Le ministère de la Santé a fixé au 15 novembre l’activation généralisée du dossier médical électronique dans les établissements de santé, imposant un délai de deux mois à un chantier dont l’état d’avancement national n’a pas été détaillé.
Le ministre algérien de la Santé, Mohamed Seddik Ait Messaoudene, a réuni les responsables concernés pour examiner la phase finale de la numérisation du dossier médical. Le dispositif doit centraliser les données des patients, faciliter leur consultation entre services et réduire la répétition des formalités et des examens.
Les autorités espèrent également améliorer l’accueil des urgences et sécuriser les actes médicaux grâce à un accès plus rapide aux antécédents, prescriptions et résultats. Une interconnexion fonctionnelle pourrait limiter les pertes de dossiers et rendre le parcours de soins plus cohérent entre établissements.
L’échéance du 15 novembre prend toutefois la forme d’un ultimatum administratif sans tableau de bord public. Aucun chiffre ne précise la proportion d’hôpitaux déjà équipés, le nombre de dossiers migrés, les besoins de formation ou la disponibilité des réseaux dans les établissements éloignés.
La protection des données médicales constitue une autre fragilité. Les éléments publiés ne détaillent ni les règles d’accès, ni le chiffrement, ni la conservation des journaux de connexion, ni la procédure de correction d’une erreur. Une numérisation précipitée pourrait déplacer les dysfonctionnements du papier vers des bases incomplètes ou mal sécurisées.

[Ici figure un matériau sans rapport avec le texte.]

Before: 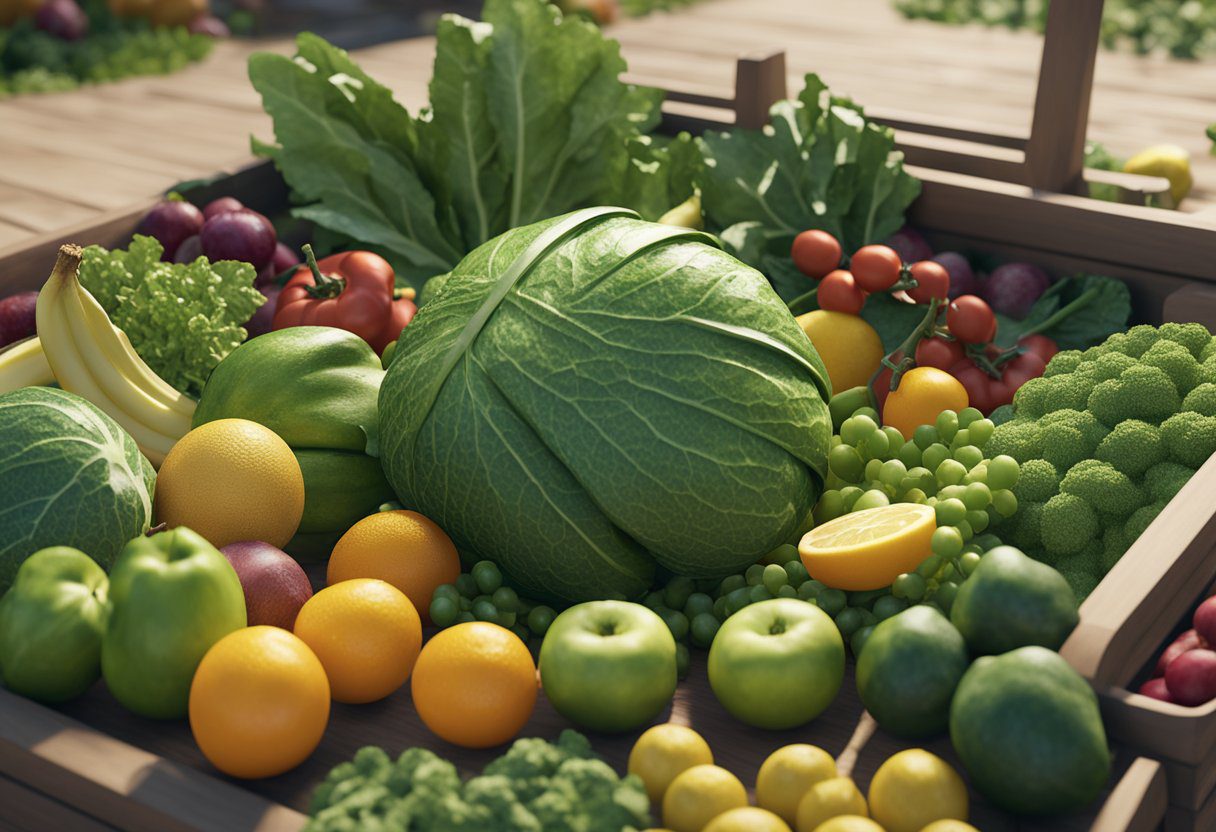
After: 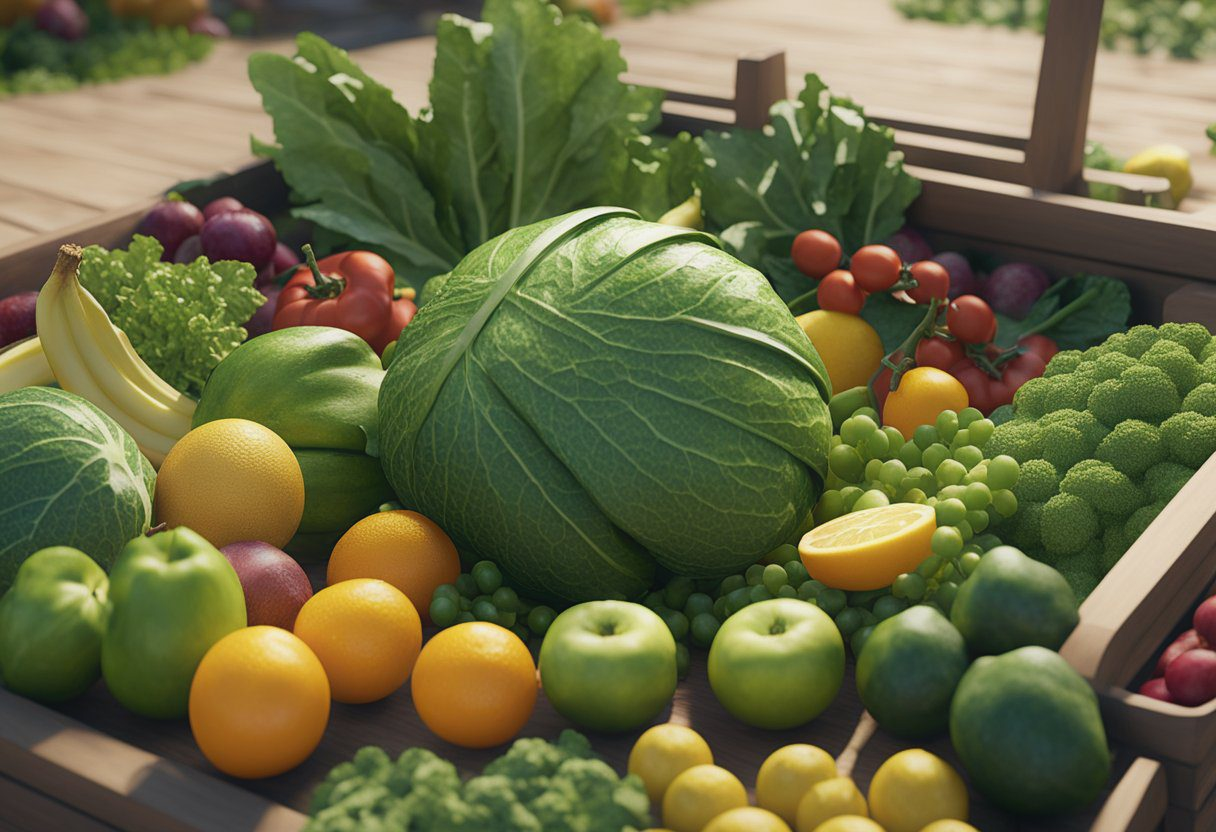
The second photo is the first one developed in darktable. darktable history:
contrast equalizer: y [[0.5, 0.486, 0.447, 0.446, 0.489, 0.5], [0.5 ×6], [0.5 ×6], [0 ×6], [0 ×6]]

Le calendrier devra aussi tenir compte des coupures de réseau et des pannes informatiques. Des procédures de continuité sont indispensables pour que l’indisponibilité du système ne bloque pas l’admission, la prescription ou la délivrance de soins urgents.
La date butoir donne un objectif mesurable, mais sa crédibilité dépendra de la publication de résultats établissement par établissement. Sans indicateurs sur la couverture, la disponibilité et la sécurité, l’annonce risquerait de confondre activation technique et transformation réelle du service rendu.